By unknown | May 31, 2010 | COMMENTS [ 0 ]

THE inability of South African children in schools to read and write could impact negatively on their performance at university and college and in the workplace

Teachers should be able to assess learners' literacy performance in order to target the pupils' specific needs, Paula Gains of the Molteno Institute for Language and Literacy said.

Gains advocates the introduction of a system dubbed "Early grade reading assessment" to identify deficiencies in literacy levels at primary school level.

Egra was developed originally in the Unites States for low- to middle-income countries that needed a user-friendly means of assessing reading levels. The Department of Basic Education has adopted the programme, which has now been adapted to all eleven official languages.

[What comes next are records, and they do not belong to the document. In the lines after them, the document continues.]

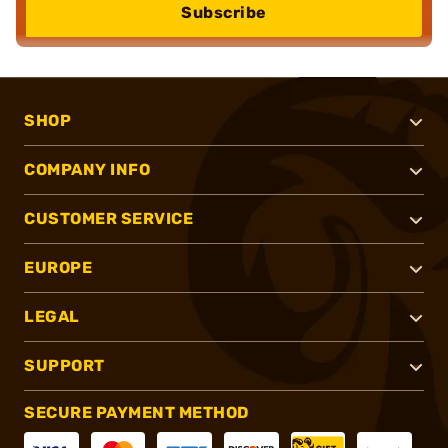
Subscribe
SHOP
COMPANY INFO
CUSTOMER SERVICE
EUROPE
LEGAL
SUPPORT
SECURE PAYMENT METHOD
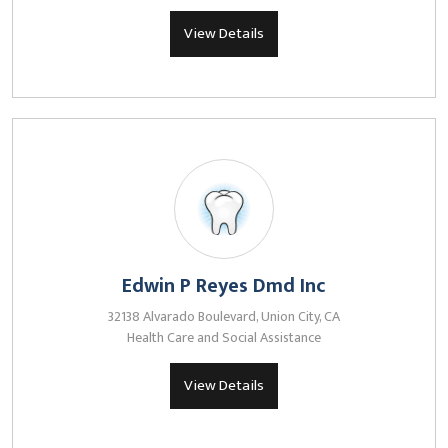
View Details
Edwin P Reyes Dmd Inc
32138 Alvarado Boulevard, Union City, CA
Health Care and Social Assistance
View Details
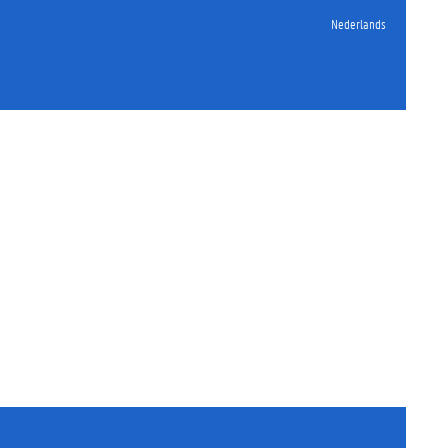
Nederlands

In addition to using Egra to identify literacy problems, Molteno has piloted the use of the Systematic Method for Reading Success to raise learner performance.

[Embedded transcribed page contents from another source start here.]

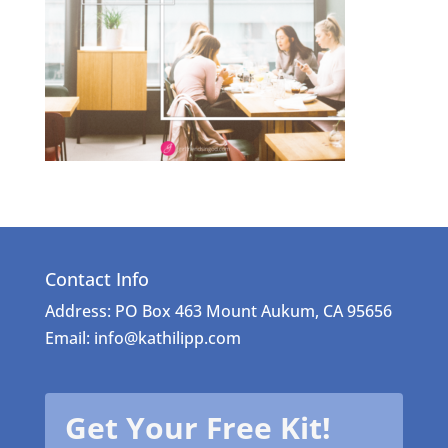
Contact Info
Address: PO Box 463 Mount Aukum, CA 95656
Email: info@kathilipp.com
Get Your Free Kit!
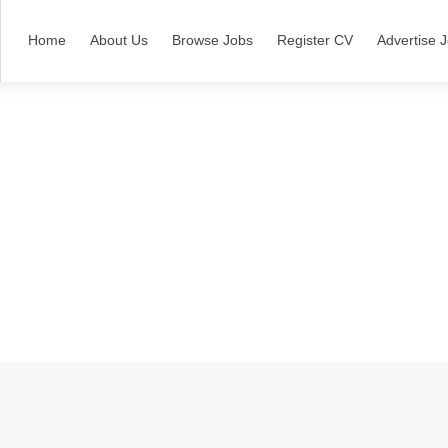
Home
About Us
Browse Jobs
Register CV
Advertise 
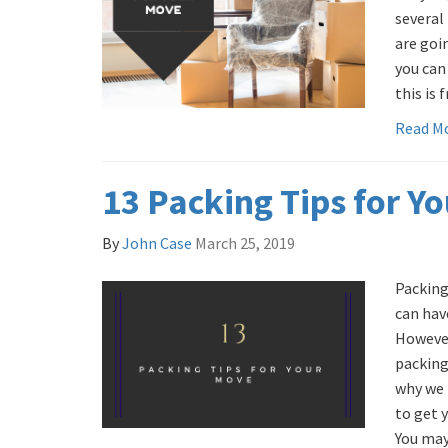
several
are goi
you can
this is 
Read M
13 Packing Tips for Y
By
John Case
March 25, 2019
Packing
can hav
However
packing 
why we 
to get y
You may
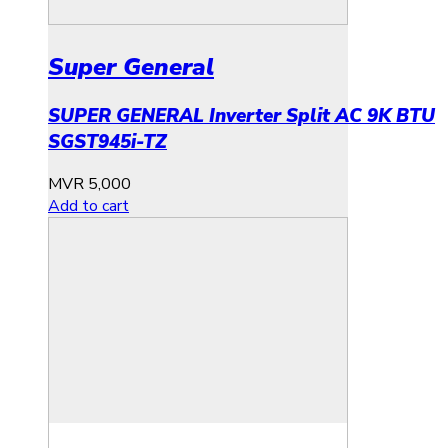
Super General
SUPER GENERAL Inverter Split AC 9K BTU
SGST945i-TZ
MVR
5,000
Add to cart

According to Gains, a 2006 system evaluating Grade 3 learners found that their literacy levels were much too low.

Meanwhile, matric figures for 2009, which represents the first learners to have received their full 12 years of formal schooling through the new Outcomes Based curriculum, shows an alarming drop in standards," Gains said.

From 2003 to 2009 matric pass rates have declined from 73,3 percent to 60,6 percent. Gains said this indicated that education in South Africa was not functioning optimally.

"There is widespread concern that is translating into a search for solutions to address the problem. In a 2009 review of the national curriculum, a picture emerged of a worrying level of demotivation and confusion among teachers," she said.

Key recommendations included increased emphasis on formal testing of the literacy levels of all learners. But Gains said it has since emerged that there was bewilderment among most teachers about how to implement assessment activities.

"More than that, teachers are not sure how to apply the findings of such assessments to improve learning."

Taking the process further than merely identifying literacy challenges, Egra is being combined with an intervention strategy to make the changes necessary for improvement.

"Also in 2009 a pilot was conducted in which Egra was combined with the Systematic Method for Reading Success," Gains said.

The project took place in three provinces, 30 primary schools with 48 Grade 1 teachers, using three of the 11 official languages of South Africa - isiZulu, Sepedi and Setswana.

"There is definite potential for SMRS to make a contribution to literacy challenges in South Africa," she noted.

"Evaluation after only four months revealed that learners in the SMRS classrooms performed an astounding 2,7 times better than those who were not exposed to the method," Gains said

But despite the demonstrated effectiveness of both Egra and SMRS, the challenge to generally improve the quality of our education still remains.

"With recent restructuring in the Department of Basic Education, strategic decisions with regard to Egra and SMRS have been delayed. Even as this obstacle arose, though, further evidence of the success of these programmes has emerged with Molteno trainers visiting three pilot schools in Limpopo Province," Gains said.

She found that all three schools, despite having received no external support since May 2009, "were still implementing SMRS with noteworthy success".

Gains stressed that intervention at the earliest points of a child's education could provide a lasting boost to the learners' performance in academia and life in general.